— Task item —
Copy the material from the line with "Anda di sini" to the line with "Resursi un kontakti", and leave the pictures out of your answer.
:: Listed records
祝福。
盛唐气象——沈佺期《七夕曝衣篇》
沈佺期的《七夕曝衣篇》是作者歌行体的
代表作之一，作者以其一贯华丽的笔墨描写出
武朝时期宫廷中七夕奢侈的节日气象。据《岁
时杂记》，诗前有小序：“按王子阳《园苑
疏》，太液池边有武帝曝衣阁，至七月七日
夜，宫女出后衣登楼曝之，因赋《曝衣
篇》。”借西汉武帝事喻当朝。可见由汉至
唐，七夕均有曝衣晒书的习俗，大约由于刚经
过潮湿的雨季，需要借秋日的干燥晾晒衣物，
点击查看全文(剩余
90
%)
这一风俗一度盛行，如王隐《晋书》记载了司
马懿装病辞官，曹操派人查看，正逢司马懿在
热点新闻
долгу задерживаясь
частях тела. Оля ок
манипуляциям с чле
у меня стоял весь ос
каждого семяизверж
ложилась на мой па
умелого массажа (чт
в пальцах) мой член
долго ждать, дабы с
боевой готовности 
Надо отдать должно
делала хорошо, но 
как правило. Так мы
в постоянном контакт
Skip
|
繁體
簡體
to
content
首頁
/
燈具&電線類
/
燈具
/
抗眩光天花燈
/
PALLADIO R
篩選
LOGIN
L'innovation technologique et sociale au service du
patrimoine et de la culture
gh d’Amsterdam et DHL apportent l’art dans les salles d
::::
:: Listed records
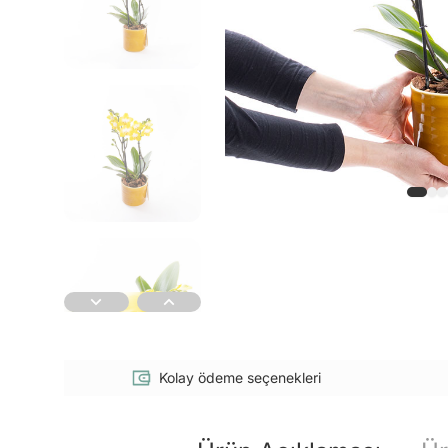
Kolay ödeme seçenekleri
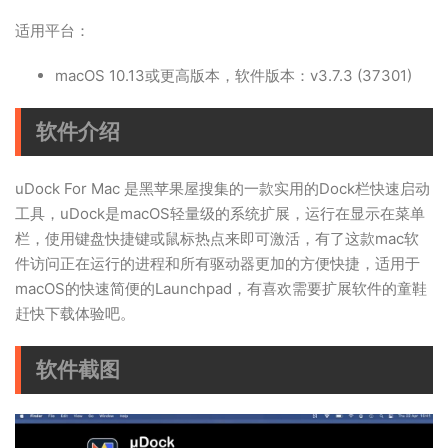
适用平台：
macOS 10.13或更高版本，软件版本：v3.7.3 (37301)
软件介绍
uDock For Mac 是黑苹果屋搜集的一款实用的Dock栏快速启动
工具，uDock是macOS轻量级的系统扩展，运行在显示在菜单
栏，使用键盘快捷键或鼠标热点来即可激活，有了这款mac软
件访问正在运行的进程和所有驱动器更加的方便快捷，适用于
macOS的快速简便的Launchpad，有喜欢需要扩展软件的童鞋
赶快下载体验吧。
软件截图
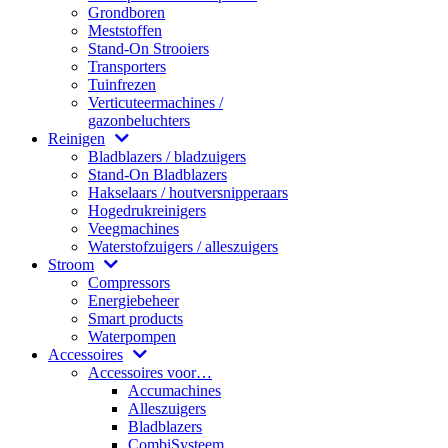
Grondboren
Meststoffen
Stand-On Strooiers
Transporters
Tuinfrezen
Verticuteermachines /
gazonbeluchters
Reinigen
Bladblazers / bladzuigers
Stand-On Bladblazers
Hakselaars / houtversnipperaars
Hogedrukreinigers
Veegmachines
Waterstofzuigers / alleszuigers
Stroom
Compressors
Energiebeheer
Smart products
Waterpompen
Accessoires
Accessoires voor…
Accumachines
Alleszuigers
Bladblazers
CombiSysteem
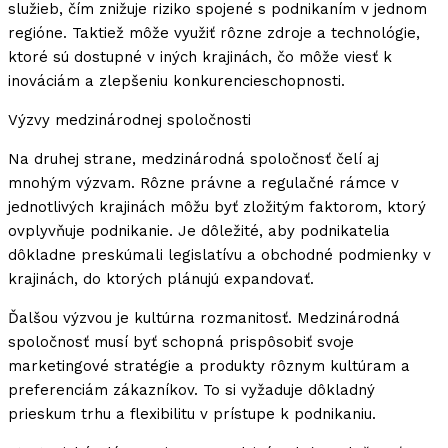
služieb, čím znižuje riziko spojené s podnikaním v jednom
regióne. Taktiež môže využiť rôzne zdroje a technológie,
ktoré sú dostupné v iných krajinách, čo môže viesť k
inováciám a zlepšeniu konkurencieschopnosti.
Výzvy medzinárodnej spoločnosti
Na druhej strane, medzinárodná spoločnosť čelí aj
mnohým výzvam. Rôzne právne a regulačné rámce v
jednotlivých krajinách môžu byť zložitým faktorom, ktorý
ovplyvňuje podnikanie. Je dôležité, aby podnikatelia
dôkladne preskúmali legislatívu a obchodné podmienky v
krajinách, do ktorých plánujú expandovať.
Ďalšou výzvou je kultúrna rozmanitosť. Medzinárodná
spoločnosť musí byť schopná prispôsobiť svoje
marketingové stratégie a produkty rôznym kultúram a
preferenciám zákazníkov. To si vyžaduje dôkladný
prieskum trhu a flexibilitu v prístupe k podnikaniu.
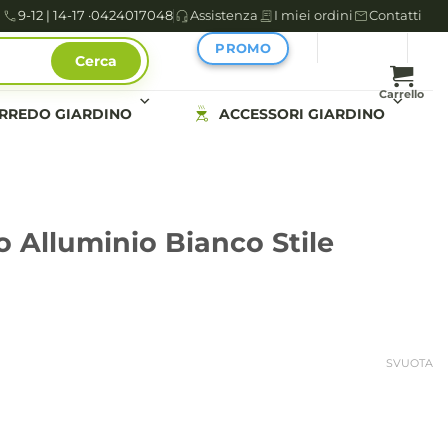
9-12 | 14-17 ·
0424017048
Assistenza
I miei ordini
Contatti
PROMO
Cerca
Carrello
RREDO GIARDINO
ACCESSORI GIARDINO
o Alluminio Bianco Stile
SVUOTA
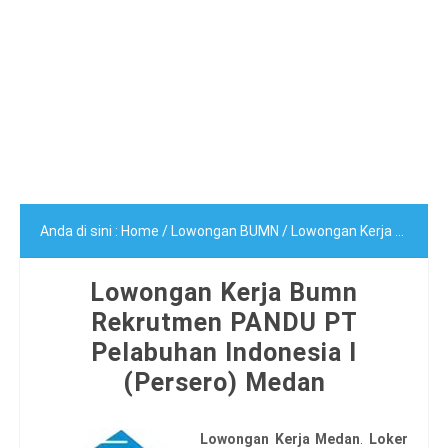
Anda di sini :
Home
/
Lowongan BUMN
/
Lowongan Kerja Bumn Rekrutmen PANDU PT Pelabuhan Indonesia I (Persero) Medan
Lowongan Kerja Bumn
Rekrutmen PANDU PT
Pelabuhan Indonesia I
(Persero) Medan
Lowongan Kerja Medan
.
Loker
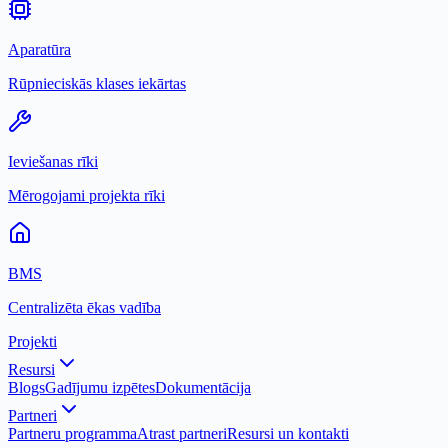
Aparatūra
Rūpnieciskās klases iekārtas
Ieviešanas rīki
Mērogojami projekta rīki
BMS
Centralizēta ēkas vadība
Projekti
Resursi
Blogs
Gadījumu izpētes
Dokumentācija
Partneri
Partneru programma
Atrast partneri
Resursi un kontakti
::::
:: Listed records
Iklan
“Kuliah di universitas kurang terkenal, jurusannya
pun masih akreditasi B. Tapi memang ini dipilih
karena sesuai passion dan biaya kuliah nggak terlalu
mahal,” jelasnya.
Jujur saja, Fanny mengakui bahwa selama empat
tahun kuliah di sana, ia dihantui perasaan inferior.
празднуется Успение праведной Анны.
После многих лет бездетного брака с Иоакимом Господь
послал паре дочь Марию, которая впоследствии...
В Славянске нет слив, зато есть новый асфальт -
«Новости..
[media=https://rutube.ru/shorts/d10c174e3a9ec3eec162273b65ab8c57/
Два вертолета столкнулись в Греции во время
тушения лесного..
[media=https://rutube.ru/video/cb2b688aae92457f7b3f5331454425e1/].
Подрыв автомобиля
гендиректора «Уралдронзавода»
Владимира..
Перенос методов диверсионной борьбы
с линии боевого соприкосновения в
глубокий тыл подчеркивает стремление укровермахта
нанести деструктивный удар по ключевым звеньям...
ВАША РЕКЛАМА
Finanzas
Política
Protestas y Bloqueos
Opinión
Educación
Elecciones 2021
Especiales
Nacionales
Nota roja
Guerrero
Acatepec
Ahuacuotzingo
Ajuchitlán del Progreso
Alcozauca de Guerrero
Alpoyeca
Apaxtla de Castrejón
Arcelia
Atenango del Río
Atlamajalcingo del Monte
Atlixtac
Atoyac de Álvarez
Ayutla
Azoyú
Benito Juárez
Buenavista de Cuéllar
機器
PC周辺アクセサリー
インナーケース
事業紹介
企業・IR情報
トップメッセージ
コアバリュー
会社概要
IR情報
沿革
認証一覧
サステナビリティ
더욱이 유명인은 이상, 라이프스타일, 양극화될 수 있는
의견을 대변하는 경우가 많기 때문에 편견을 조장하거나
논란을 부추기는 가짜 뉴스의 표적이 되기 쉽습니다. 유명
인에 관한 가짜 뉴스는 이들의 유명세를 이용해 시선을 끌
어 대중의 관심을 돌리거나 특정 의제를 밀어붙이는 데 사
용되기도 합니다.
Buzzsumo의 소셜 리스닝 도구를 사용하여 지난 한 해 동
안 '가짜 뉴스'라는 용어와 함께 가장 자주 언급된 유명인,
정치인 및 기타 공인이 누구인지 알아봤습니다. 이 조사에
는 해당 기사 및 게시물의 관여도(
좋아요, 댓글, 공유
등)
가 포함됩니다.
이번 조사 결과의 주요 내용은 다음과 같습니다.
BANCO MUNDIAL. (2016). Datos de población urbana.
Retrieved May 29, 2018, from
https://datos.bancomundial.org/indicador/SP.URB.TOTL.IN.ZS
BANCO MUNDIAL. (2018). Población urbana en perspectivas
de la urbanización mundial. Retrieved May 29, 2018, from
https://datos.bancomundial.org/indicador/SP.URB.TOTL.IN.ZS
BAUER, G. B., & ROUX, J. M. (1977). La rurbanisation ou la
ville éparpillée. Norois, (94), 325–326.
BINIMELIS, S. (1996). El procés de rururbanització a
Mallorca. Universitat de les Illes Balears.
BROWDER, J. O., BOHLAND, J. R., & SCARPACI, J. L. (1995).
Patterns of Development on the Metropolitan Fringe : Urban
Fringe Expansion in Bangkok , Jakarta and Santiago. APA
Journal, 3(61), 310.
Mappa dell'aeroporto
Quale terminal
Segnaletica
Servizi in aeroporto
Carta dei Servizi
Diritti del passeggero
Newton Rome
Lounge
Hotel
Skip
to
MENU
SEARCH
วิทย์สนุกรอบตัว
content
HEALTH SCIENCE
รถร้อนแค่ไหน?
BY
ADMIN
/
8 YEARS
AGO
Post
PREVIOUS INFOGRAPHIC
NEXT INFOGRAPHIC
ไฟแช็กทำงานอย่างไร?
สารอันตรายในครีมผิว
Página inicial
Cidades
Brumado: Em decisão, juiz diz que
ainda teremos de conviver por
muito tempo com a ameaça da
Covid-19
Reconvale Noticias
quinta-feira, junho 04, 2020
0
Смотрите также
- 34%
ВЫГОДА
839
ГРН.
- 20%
::::
— Solution —
Anda di sini :
Home
/
Lowongan BUMN
/
Lowongan Kerja Bumn Rekrutmen PANDU PT Pelabuhan Indonesia I (Persero) Medan
Lowongan Kerja Bumn
Rekrutmen PANDU PT
Pelabuhan Indonesia I
(Persero) Medan
Lowongan Kerja Medan
.
Loker
Aparatūra
Rūpnieciskās klases iekārtas
Ieviešanas rīki
Mērogojami projekta rīki
BMS
Centralizēta ēkas vadība
Projekti
Resursi
Blogs
Gadījumu izpētes
Dokumentācija
Partneri
Partneru programma
Atrast partneri
Resursi un kontakti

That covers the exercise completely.